§ To-do item: List each summary statistic that the step-count comparison below reports for TotalSteps, along with its value.

§ Page extract:
+-------+
For ‘daily_activity’ and ‘daily_steps’ the columns for the number of
steps returns a FALSE
value indicating the values are
not the same in these two coloumns. However,
when we view the data frames (see below), at first glance, it looks like
the values are identical. They have have the same number of distinct
rows for ‘Id’.
head(daily_activity)
nrow(daily_activity)
## [1] 940
head(daily_steps)
nrow(daily_steps)
## [1] 940
This seems strange, so let’s compare the summary statistics and plot the data to see if they are indeed the same.
daily_activity %>%
select(TotalSteps) %>%
summary()
## TotalSteps
## Min. : 0
## 1st Qu.: 3790
## Median : 7406
## Mean : 7638
## 3rd Qu.:10727
## Max. :36019
daily_steps %>%
select(StepTotal) %>%
summary()
## StepTotal
## Min. : 0
## 1st Qu.: 3790
## Median : 7406
## Mean : 7638
## 3rd Qu.:10727
## Max. :36019
Observations
Summary statistics are identical.
ggplot(data = daily_activity) +
geom_point(mapping = aes(x = Id, y = TotalSteps)) +
xlab("Participant ID") +
ylab("Total Number of Steps") +
ggtitle("Total Steps for 'daily_activity'")
ggplot(data = daily_steps) +
geom_point(mapping = aes(x = Id, y = StepTotal)) +
xlab("Participant ID") +
ylab("Total Number of Steps") +
ggtitle("StepTotal from 'daily_steps'")
+-------+
§ Dataset section:
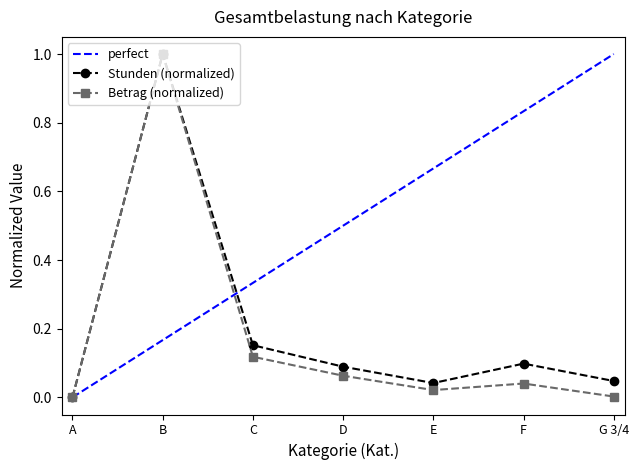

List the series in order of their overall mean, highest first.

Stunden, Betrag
+-------+
§ Response below:
Min.: 0
1st Qu.: 3790
Median: 7406
Mean: 7638
3rd Qu.: 10727
Max.: 36019